Republican rescinds Alexandria Ocasio-Cortez's invite to meet coal miners after it completely backfires

A Republican lawmaker’s invitation for Alexandria Ocasio-Cortez to meet with coal miners in his home state of Kentucky backfired completely after the progressive Washington newcomer accepted without hesitation.

Ms Ocasio-Cortez, the youngest woman ever elected to serve in the US House of Representatives, has served as a lightning rod across party lines for her Green New Deal resolution, which seeks to provide a comprehensive response to the global threat of climate change.

Andy Barr, the Kentucky Republican who initially invited the 29-year-old congresswoman to his state, said at the time that local coal miners would tell her “what the Green New Deal would mean for their families, their paychecks,” while suggesting the resolution could destroy their industry.

To his apparent surprise, the first-term Democrat from New York immediately accepted his invitation, saying she would be “happy” to meet the coal miners and noted her resolution provides pension payments for those who have worked in the mining industry.

“We want a just transition to make sure we are investing in jobs across those swaths of the country,” she said in her response to Mr Barr’s invitation.

Suddenly, that invite appears to include some caveats.

In order to accompany her on a trip to meet with local coal miners, Mr Barr demanded an apology from Ms Ocasio-Cortez towards Dan Crenshaw, a Texas Republican she has criticised for sharing a false tweet that claimed Ilhan Omar denied the attacks on September 11, 2001 were an act of terror.

Ms Ocasio-Cortez has defended the Minnesota Democrat after conservatives and Donald Trump spread false and misleading information about her.
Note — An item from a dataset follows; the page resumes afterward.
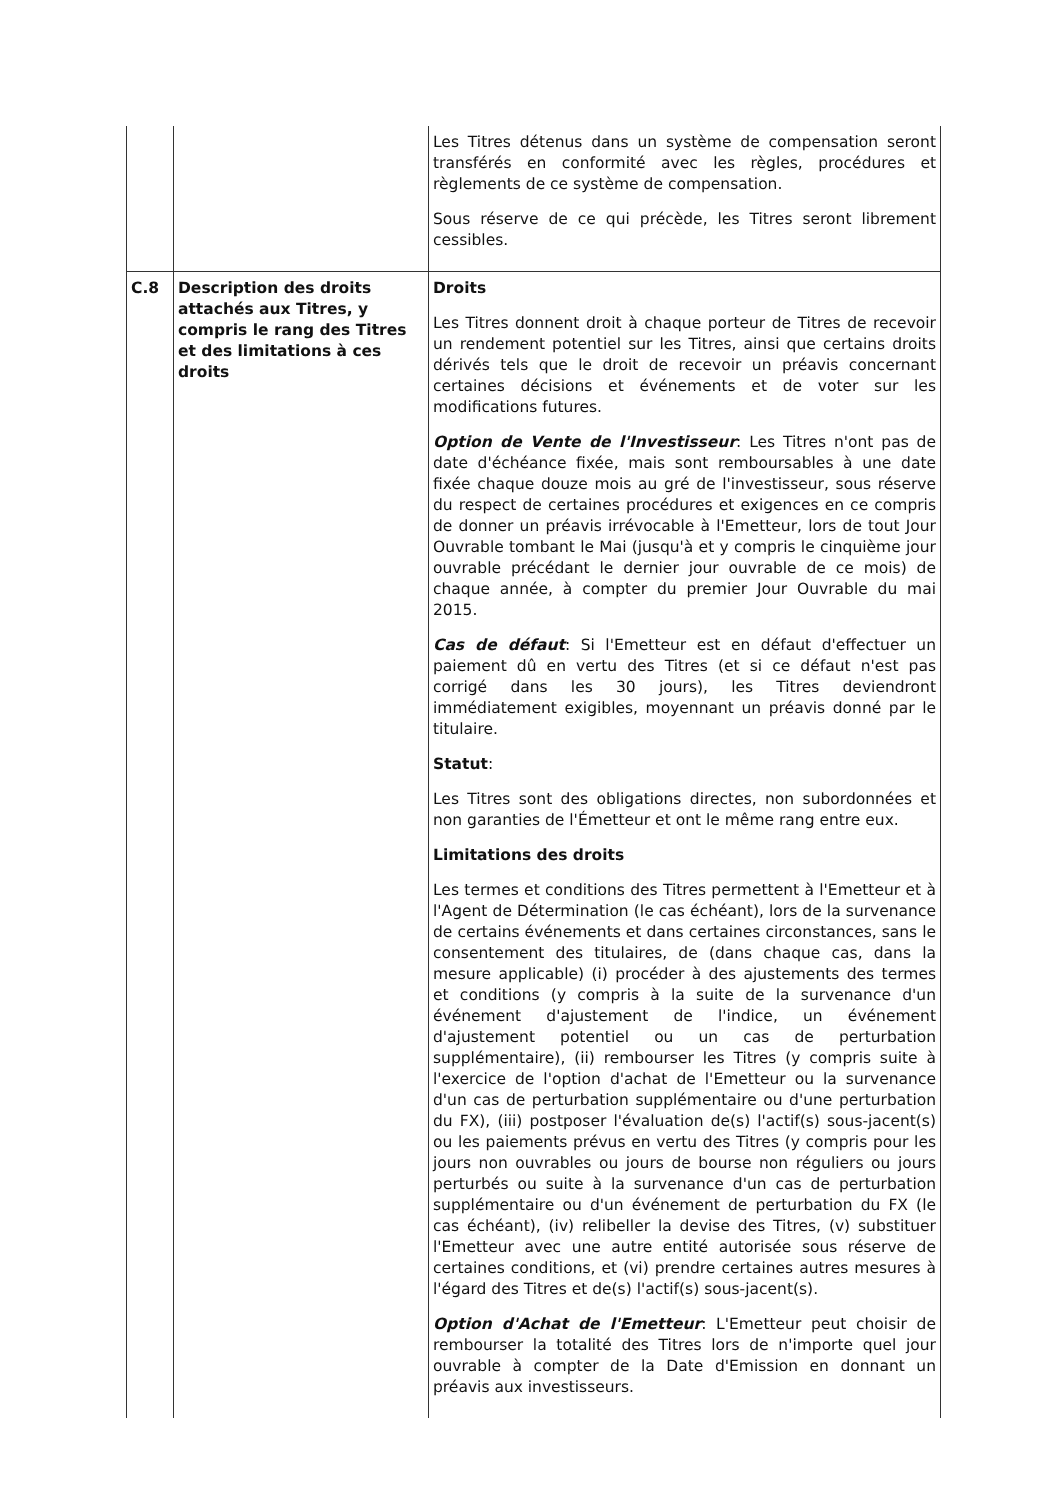| | | Les Titres détenus dans un système de compensation seront transférés en conformité avec les règles, procédures et règlements de ce système de compensation. Sous réserve de ce qui précède, les Titres seront librement cessibles. |
| C.8 | Description des droits attachés aux Titres, y compris le rang des Titres et des limitations à ces droits | Droits Les Titres donnent droit à chaque porteur de Titres de recevoir un rendement potentiel sur les Titres, ainsi que certains droits dérivés tels que le droit de recevoir un préavis concernant certaines décisions et événements et de voter sur les modifications futures. Option de Vente de l'Investisseur : Les Titres n'ont pas de date d'échéance fixée, mais sont remboursables à une date fixée chaque douze mois au gré de l'investisseur, sous réserve du respect de certaines procédures et exigences en ce compris de donner un préavis irrévocable à l'Emetteur, lors de tout Jour Ouvrable tombant le Mai (jusqu'à et y compris le cinquième jour ouvrable précédant le dernier jour ouvrable de ce mois) de chaque année, à compter du premier Jour Ouvrable du mai 2015. Cas de défaut : Si l'Emetteur est en défaut d'effectuer un paiement dû en vertu des Titres (et si ce défaut n'est pas corrigé dans les 30 jours), les Titres deviendront immédiatement exigibles, moyennant un préavis donné par le titulaire. Statut : Les Titres sont des obligations directes, non subordonnées et non garanties de l'Émetteur et ont le même rang entre eux. Limitations des droits Les termes et conditions des Titres permettent à l'Emetteur et à l'Agent de Détermination (le cas échéant), lors de la survenance de certains événements et dans certaines circonstances, sans le consentement des titulaires, de (dans chaque cas, dans la mesure applicable) (i) procéder à des ajustements des termes et conditions (y compris à la suite de la survenance d'un événement d'ajustement de l'indice, un événement d'ajustement potentiel ou un cas de perturbation supplémentaire), (ii) rembourser les Titres (y compris suite à l'exercice de l'option d'achat de l'Emetteur ou la survenance d'un cas de perturbation supplémentaire ou d'une perturbation du FX), (iii) postposer l'évaluation de(s) l'actif(s) sous-jacent(s) ou les paiements prévus en vertu des Titres (y compris pour les jours non ouvrables ou jours de bourse non réguliers ou jours perturbés ou suite à la survenance d'un cas de perturbation supplémentaire ou d'un événement de perturbation du FX (le cas échéant), (iv) relibeller la devise des Titres, (v) substituer l'Emetteur avec une autre entité autorisée sous réserve de certaines conditions, et (vi) prendre certaines autres mesures à l'égard des Titres et de(s) l'actif(s) sous-jacent(s). Option d'Achat de l'Emetteur : L'Emetteur peut choisir de rembourser la totalité des Titres lors de n'importe quel jour ouvrable à compter de la Date d'Emission en donnant un préavis aux investisseurs. |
On Wednesday, it did not appear she was about to back down from that position.

“Luckily, we still have open borders with Kentucky,” Corbin Trent, a spokesperson for Ms Ocasio-Cortez, told The Courier-Journal.

“We don’t need Congressman Barr to meet with coal miners and have a town hall,” he added, “though we’d love his participation if we do.”

As GQ Magazine reported Wednesday, Kentucky Republicans are now publicly voicing their opposition to Ms Ocasio-Cortez headed to the Bluegrass State.

“I think we need to be very prepared when we debate her on issues that we're having a hard time with,” James Comer, a Kentucky Republican, told local news outlets, warning “Republicans are making a mistake picking on her.”